57Ces arguments semblent peu convaincants au regard de la conclusion de la Commission : le financement n’est pas garanti dans les décennies à venir et des réformes de grande ampleur sont nécessaires. Elles seront difficiles à mener si un consensus politique « puissant » n’est pas trouvé...
58Un autre élément du rapport de la Commission concerne l’extension de cette méthode aux nouveaux États membres. Le Conseil européen de Göteborg a d’ores et déjà invité les pays candidats à traduire dans leurs politiques nationales les objectifs économiques, sociaux et environnementaux de l’Union européenne. La mise en place de régimes de pension adéquats, viables et modernes fait partie de ces objectifs. Dans son projet de rapport, la Commission encourage, en son nom et en celui du Conseil, les pays candidats à exploiter à cette fin l’expérience des États membres décrite dans ce rapport. Enfin, la Commission propose de demander aux pays candidats d’élaborer leurs propres rapports de stratégie nationale basés sur les onze objectifs communs. Des réunions préparatoires pourraient être organisées à la fin du printemps ou début de l’été afin que ces rapports soient présentés dès leur adhésion.
Conclusion
59La Moc est une méthode en plein devenir qui doit éviter deux écueils. D’une part, la méthode ouverte de coordination doit surtout éviter de s’éloigner de sa philosophie de départ qui est de mettre en place un échange d’expériences. Remplacer cet échange par des jugements de valeurs et une classification des politiques nationales, les indicateurs étant utilisés à cette fin est une dérive qui doit être combattue.

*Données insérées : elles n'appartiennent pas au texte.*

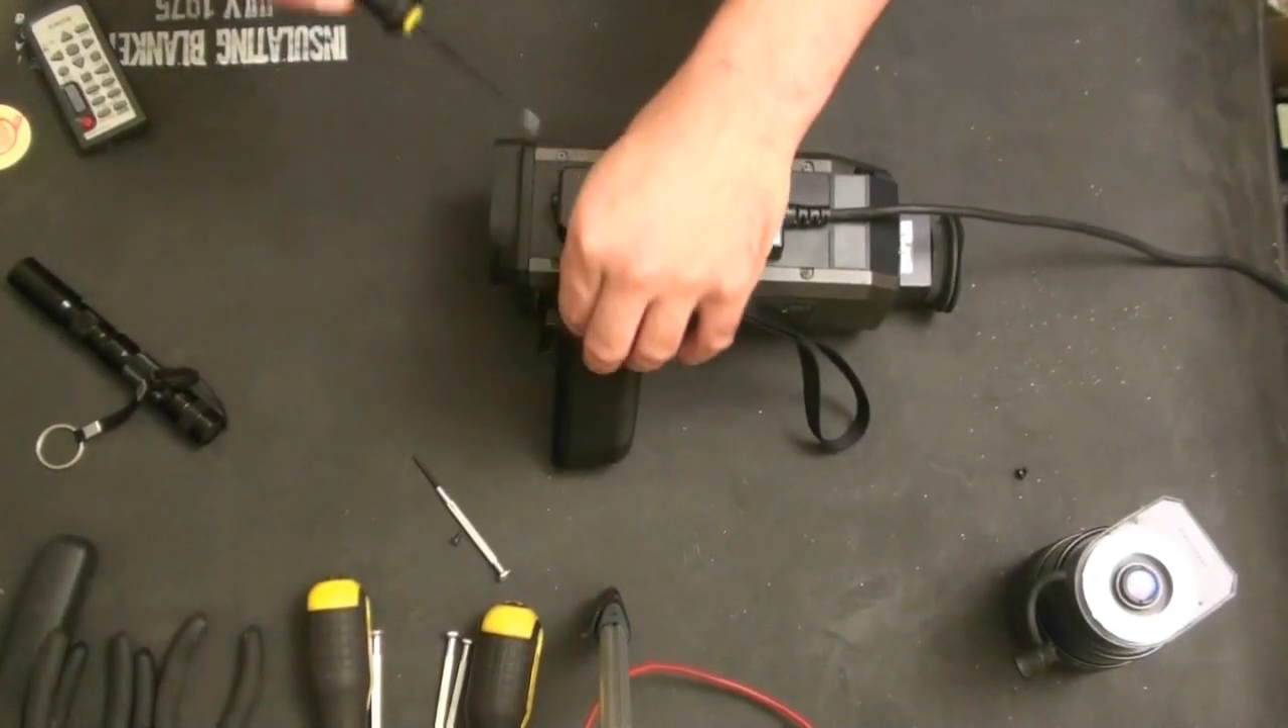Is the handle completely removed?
No.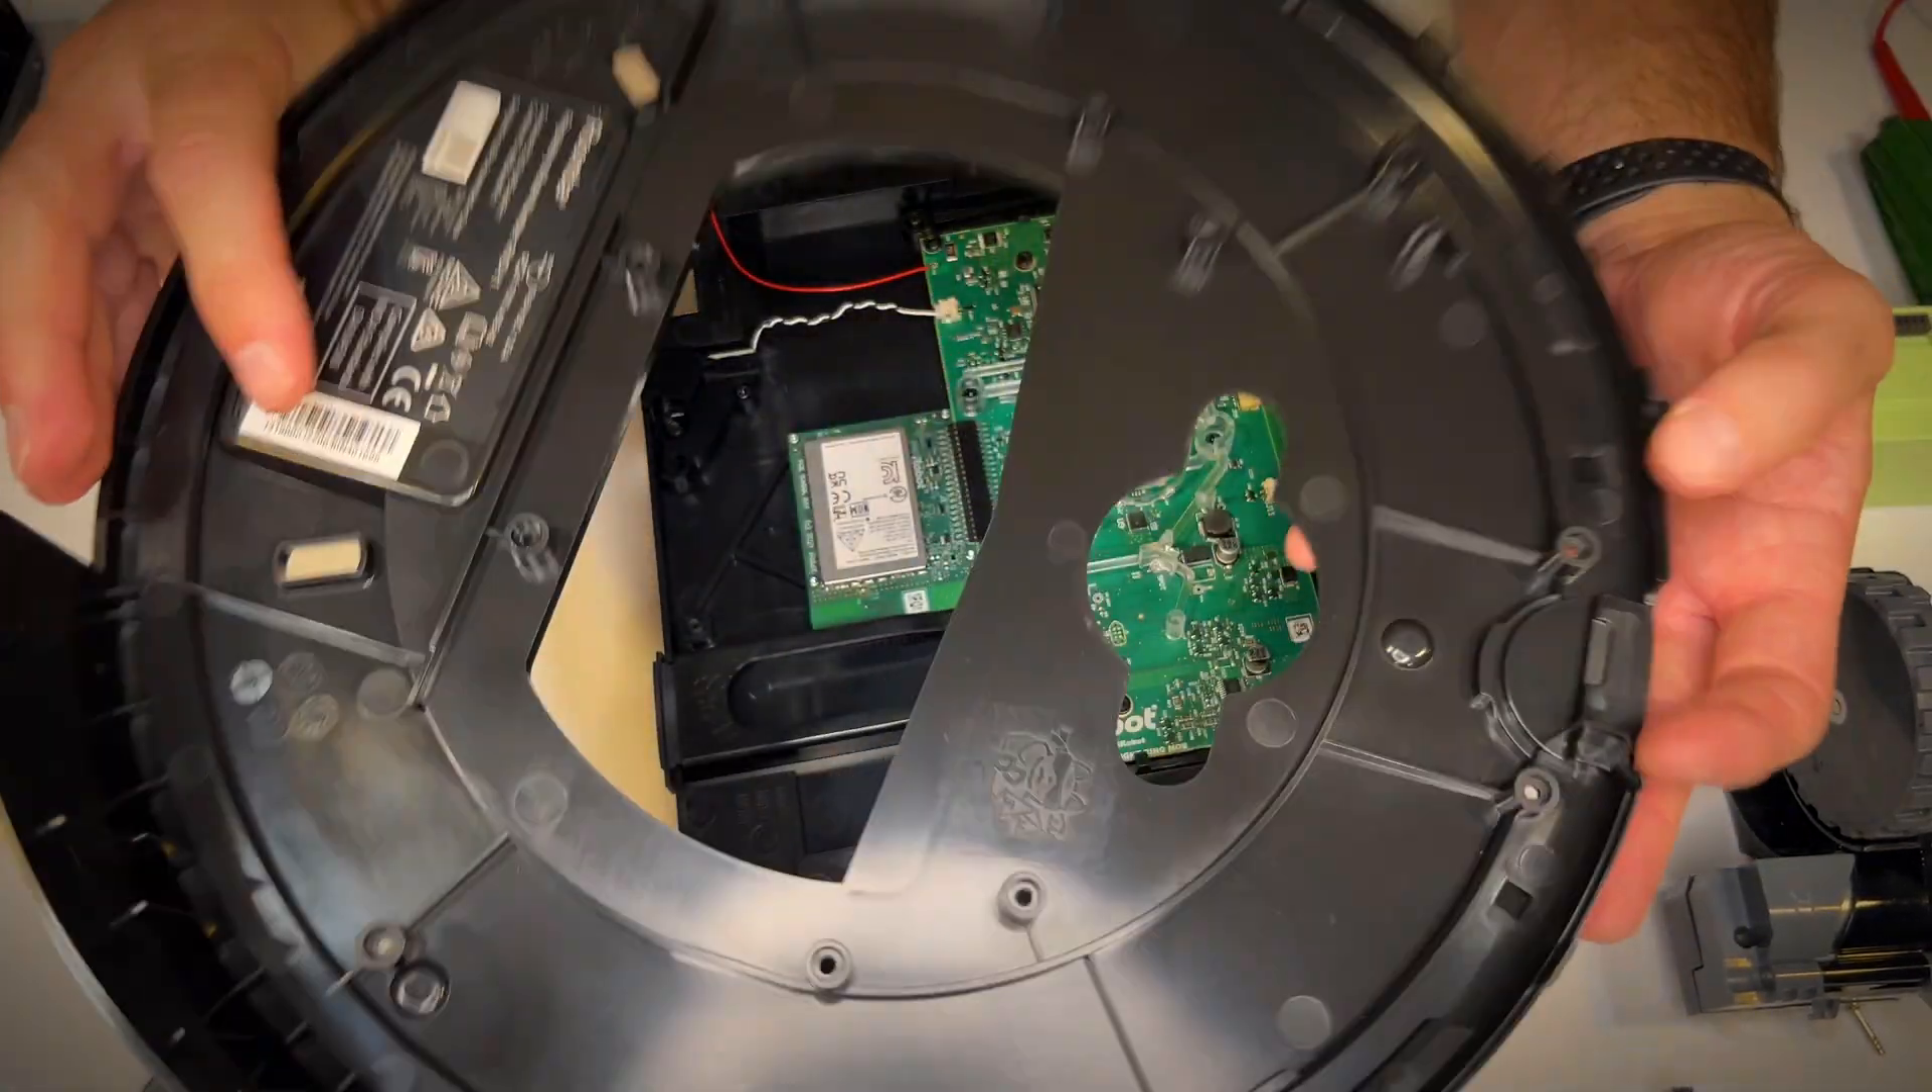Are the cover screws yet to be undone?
No.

60Cette dérive ne serait acceptable par aucun des États membres et mettrait fin à toute coopération dans ce domaine. Elle concrétiserait les craintes et réticences de nombreux acteurs de la protection sociale vis-à-vis de la Moc. Ils craignent que ce dispositif se retourne contre eux en donnant une prééminence à la performance sur les objectifs sociaux et que ce soit une autre façon d’harmoniser les systèmes de retraite en Europe sur un modèle unique et d’inspiration libérale. Toutes les parties associées à ce chantier, la Commission et le Comité de protection social (CPS) ainsi que les représentants des États et les différentes présidences, sont très sensibles à ce risque et le dénoncent préventivement et vigoureusement.

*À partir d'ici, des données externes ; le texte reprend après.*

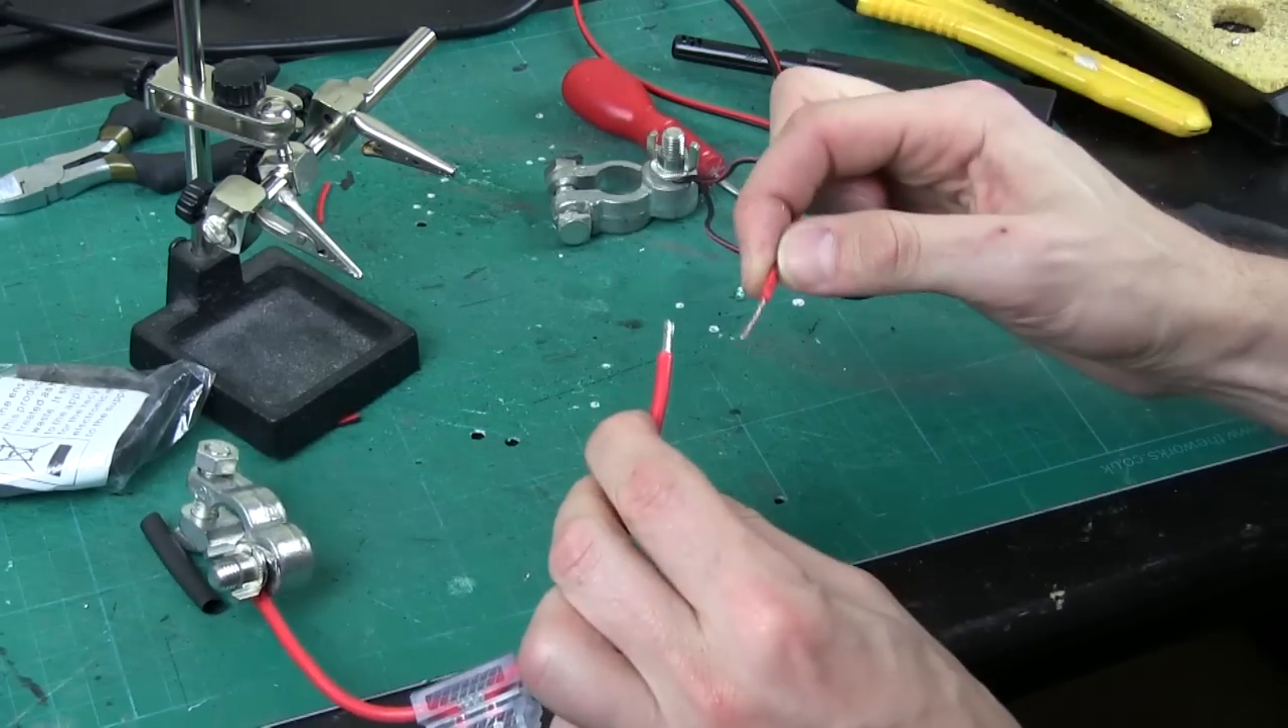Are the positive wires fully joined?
No.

61Mais, d’autre part, la Moc doit faire ses preuves en démontrant qu’elle n’est pas un nouveau concept à la mode sans impact réel sur le devenir de l’Europe sociale. Elle ne doit pas être une nouvelle instance productrice de débats uniquement théoriques sans influence sur les stratégies nationales. Elle peut être un formidable moteur pour les réformes à venir en permettant à tous d’échanger et de communiquer sur les problèmes à résoudre et les différentes solutions possibles.
62La méthode de coordination européenne comme toutes les constructions européennes sera ce que les États membres veulent que cela soit. L’avenir de la protection sociale européenne dépend clairement de la volonté affichée et constatée des États et des choix qu’ils feront.